Foreigners

Born Free

Why we shouldn’t take our democracy for granted. 

Children and their educators hide in a bomb shelter in an orphanage during a shelling in the town of Makiyivka on August 19, 2014.
Teachers and students hide in a bomb shelter in an orphanage during a shelling in Makiyivka, Ukraine, on Aug. 19, 2014.

Photo by Dimitar Dilkoff/AFP/Getty Images

LONDON—Imagine that you are a mother of a very poor family in Udaipur, India, and that you want to have your children immunized. But now imagine—as the economist Esther Duflo once demanded of a TED audience—that because you are very poor, you have an infinite number of small things to do, from fetching water to cooking food from scratch to running a small shop. In order to get your child immunized, you have to walk several kilometers to a health center that turns out to be closed. Would you bother to return again? Probably not.

As Duflo’s research discovered, the very poor in this sense aren’t that different from people in rich countries. If immunization is convenient, then we get our kids immunized. If water comes clean out of the tap, then we drink clean water. But if immunization were very inconvenient—if it required a day-long walk, more than once—or if all water had to be cleaned with chlorination tablets, then we too might cut corners and forget. That’s why the children of the very poor are more likely to fall ill than children in wealthy countries.

That’s also why there is no need for a complex moral or economic explanation for the low immunization rates in very poor countries: It’s not that poor people don’t understand why immunization is important, or that they don’t care. It is just that they can’t always make heroic efforts to do it. In the developed world, we have come to take all kinds of things for granted—clean water, sewage systems, public vaccination programs—and we have forgotten that in very poor countries, everybody has to live without them, and not everybody can compensate.

Among people who think about poverty, Duflo’s work is well known. But reading of recent events in Ukraine, Libya, Burma, and Tunisia, I wonder if there isn’t a similar book to be written about democratic politics, since those of us who live in functioning democracies take a good deal for granted, too. Our election systems are already in place; our constitutions were designed many decades or centuries ago. So were our political parties, courts, and laws on speech, assembly, and the press. We don’t have to make them up ourselves or build them from whole cloth. Most of us don’t even think about the mechanics of our political system at all. We just show up to vote occasionally, or perhaps don’t even bother.

Nevertheless, when we watch political systems fail in other countries, we feel superior. Just as the poor are often thought to be lazy or feckless, so those who live in failed states are often thought to be immoral or culturally inferior. “Arabs can’t do democracy,” we say, as if that were a statement that will be true for all time, or “Ukrainians just aren’t up to it.”
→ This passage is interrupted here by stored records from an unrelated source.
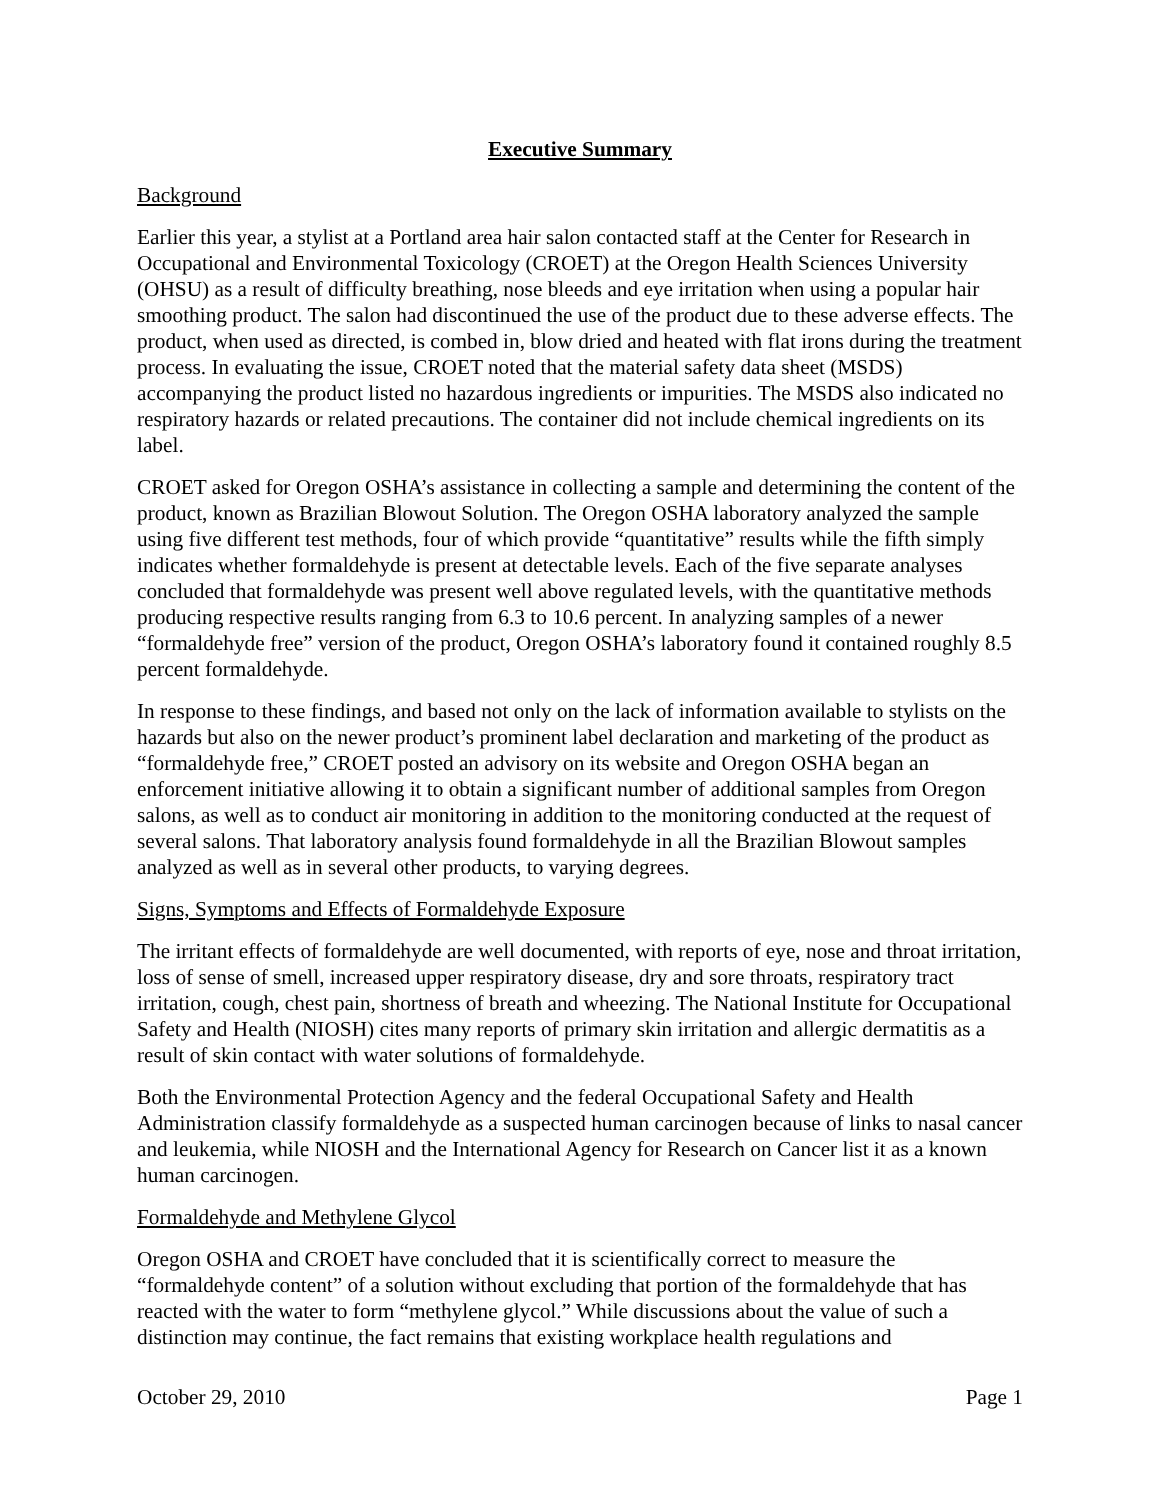Executive Summary
Background
Earlier this year, a stylist at a Portland area hair salon contacted staff at the Center for Research in Occupational and Environmental Toxicology (CROET) at the Oregon Health Sciences University (OHSU) as a result of difficulty breathing, nose bleeds and eye irritation when using a popular hair smoothing product. The salon had discontinued the use of the product due to these adverse effects. The product, when used as directed, is combed in, blow dried and heated with flat irons during the treatment process. In evaluating the issue, CROET noted that the material safety data sheet (MSDS) accompanying the product listed no hazardous ingredients or impurities. The MSDS also indicated no respiratory hazards or related precautions. The container did not include chemical ingredients on its label.
CROET asked for Oregon OSHA’s assistance in collecting a sample and determining the content of the product, known as Brazilian Blowout Solution. The Oregon OSHA laboratory analyzed the sample using five different test methods, four of which provide “quantitative” results while the fifth simply indicates whether formaldehyde is present at detectable levels. Each of the five separate analyses concluded that formaldehyde was present well above regulated levels, with the quantitative methods producing respective results ranging from 6.3 to 10.6 percent. In analyzing samples of a newer “formaldehyde free” version of the product, Oregon OSHA’s laboratory found it contained roughly 8.5 percent formaldehyde.
In response to these findings, and based not only on the lack of information available to stylists on the hazards but also on the newer product’s prominent label declaration and marketing of the product as “formaldehyde free,” CROET posted an advisory on its website and Oregon OSHA began an enforcement initiative allowing it to obtain a significant number of additional samples from Oregon salons, as well as to conduct air monitoring in addition to the monitoring conducted at the request of several salons. That laboratory analysis found formaldehyde in all the Brazilian Blowout samples analyzed as well as in several other products, to varying degrees.
Signs, Symptoms and Effects of Formaldehyde Exposure
The irritant effects of formaldehyde are well documented, with reports of eye, nose and throat irritation, loss of sense of smell, increased upper respiratory disease, dry and sore throats, respiratory tract irritation, cough, chest pain, shortness of breath and wheezing. The National Institute for Occupational Safety and Health (NIOSH) cites many reports of primary skin irritation and allergic dermatitis as a result of skin contact with water solutions of formaldehyde.
Both the Environmental Protection Agency and the federal Occupational Safety and Health Administration classify formaldehyde as a suspected human carcinogen because of links to nasal cancer and leukemia, while NIOSH and the International Agency for Research on Cancer list it as a known human carcinogen.
Formaldehyde and Methylene Glycol
Oregon OSHA and CROET have concluded that it is scientifically correct to measure the “formaldehyde content” of a solution without excluding that portion of the formaldehyde that has reacted with the water to form “methylene glycol.” While discussions about the value of such a distinction may continue, the fact remains that existing workplace health regulations and
October 29, 2010 Page 1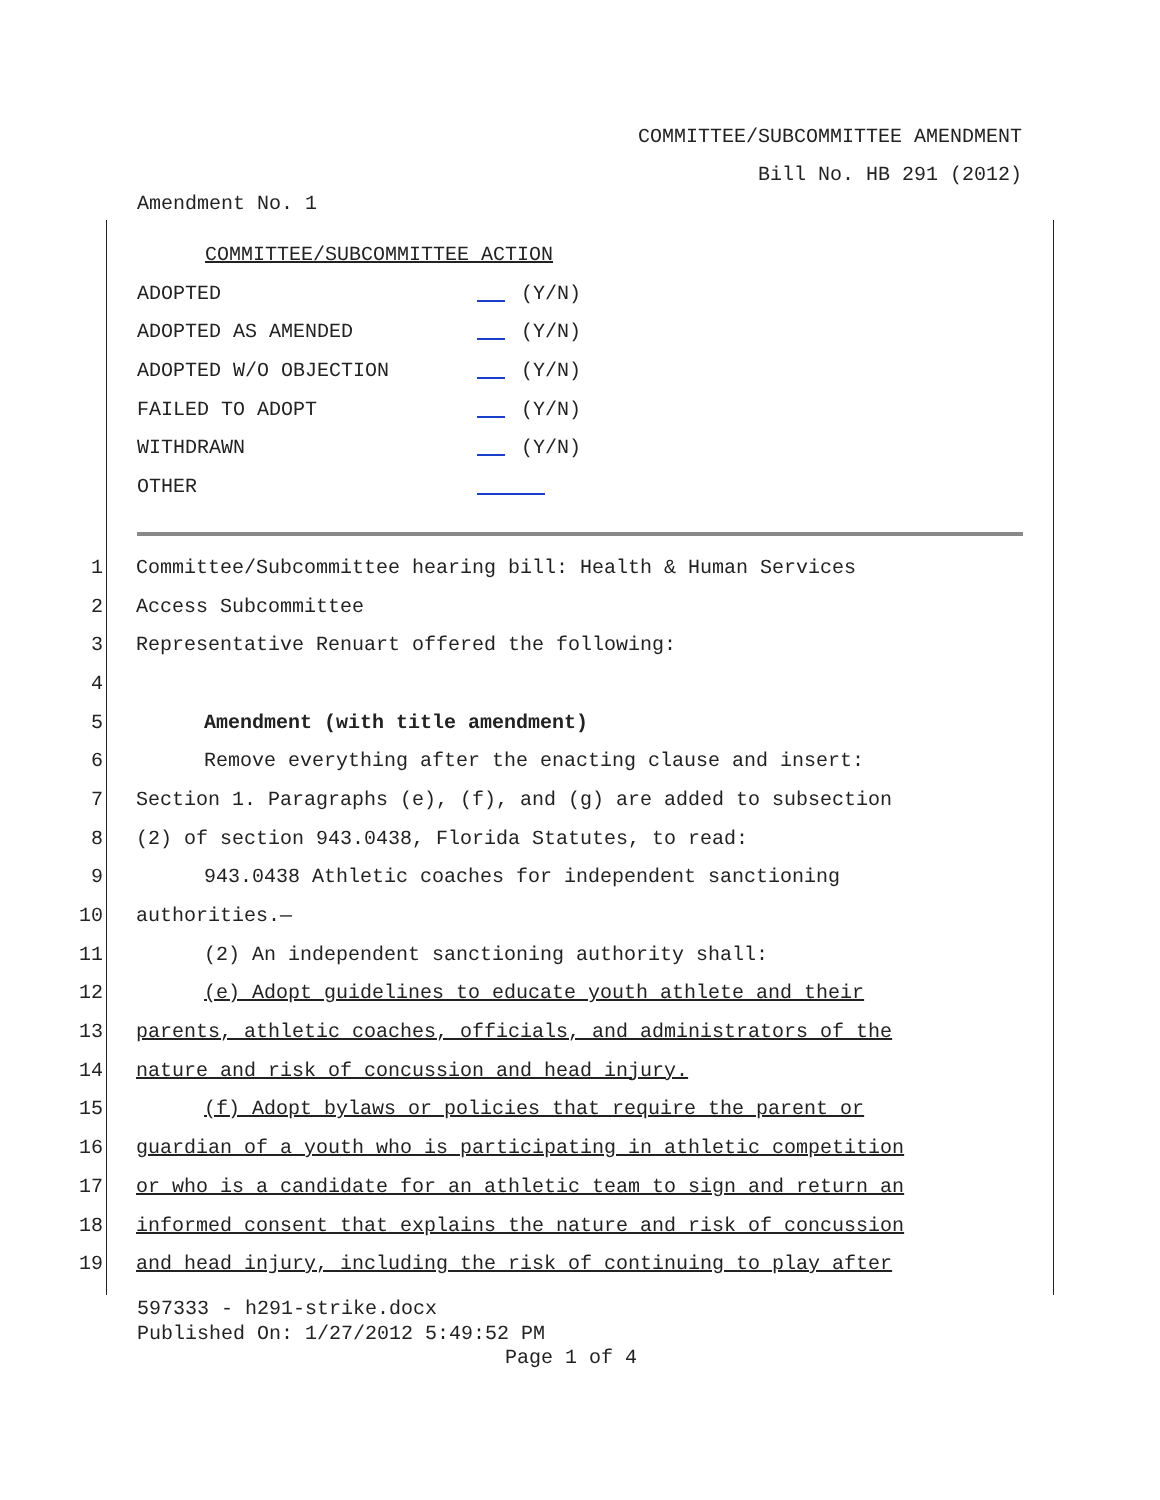COMMITTEE/SUBCOMMITTEE AMENDMENT
Bill No. HB 291 (2012)
Amendment No. 1
COMMITTEE/SUBCOMMITTEE ACTION
ADOPTED (Y/N)
ADOPTED AS AMENDED (Y/N)
ADOPTED W/O OBJECTION (Y/N)
FAILED TO ADOPT (Y/N)
WITHDRAWN (Y/N)
OTHER
1 Committee/Subcommittee hearing bill: Health & Human Services
2 Access Subcommittee
3 Representative Renuart offered the following:
4
5 Amendment (with title amendment)
6 Remove everything after the enacting clause and insert:
7 Section 1. Paragraphs (e), (f), and (g) are added to subsection
8 (2) of section 943.0438, Florida Statutes, to read:
9 943.0438 Athletic coaches for independent sanctioning
10 authorities.—
11 (2) An independent sanctioning authority shall:
12 (e) Adopt guidelines to educate youth athlete and their
13 parents, athletic coaches, officials, and administrators of the
14 nature and risk of concussion and head injury.
15 (f) Adopt bylaws or policies that require the parent or
16 guardian of a youth who is participating in athletic competition
17 or who is a candidate for an athletic team to sign and return an
18 informed consent that explains the nature and risk of concussion
19 and head injury, including the risk of continuing to play after
597333 - h291-strike.docx
Published On: 1/27/2012 5:49:52 PM
Page 1 of 4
But imagine that you are the mother of a Ukrainian family in Kiev. If you would prefer to live in an uncorrupt state with the rule of law, it isn’t enough just to show up and vote. You should also work as a volunteer for an anti-corruption NGO, be actively involved in civic education projects, donate money to candidates who aren’t funded by oligarchs—and all of this while commuting to work every day on an ancient bus system, working in an office where they keep the heating low to save money, and trying to live on a salary that’s worth less every month.

If you are a mother in a Libyan family, you face similar problems. A Libyan who would like to live in a law-abiding society needs to cope with the fact that there are no legitimate property titles in his country—Muammar Qaddafi deliberately destroyed them, along with much else. Unless the property issue is fixed, peace will be difficult to achieve and economic growth impossible. But people who are coping with marauding militias don’t think about property law, even though it’s an issue that should be at the center of political and public attention. It’s not because Libyans don’t know that it’s a problem, it’s just that they don’t have time.

So next time you read about a dysfunctional state and shake your head at the mess, remember, if you are reading this in an established democracy, how lucky you are: Americans and Europeans don’t have to write their constitutions from scratch in order to elect a government, or change their entire court system if they want justice—but Libyans and Ukrainians do. Ask yourself if you would find that easy.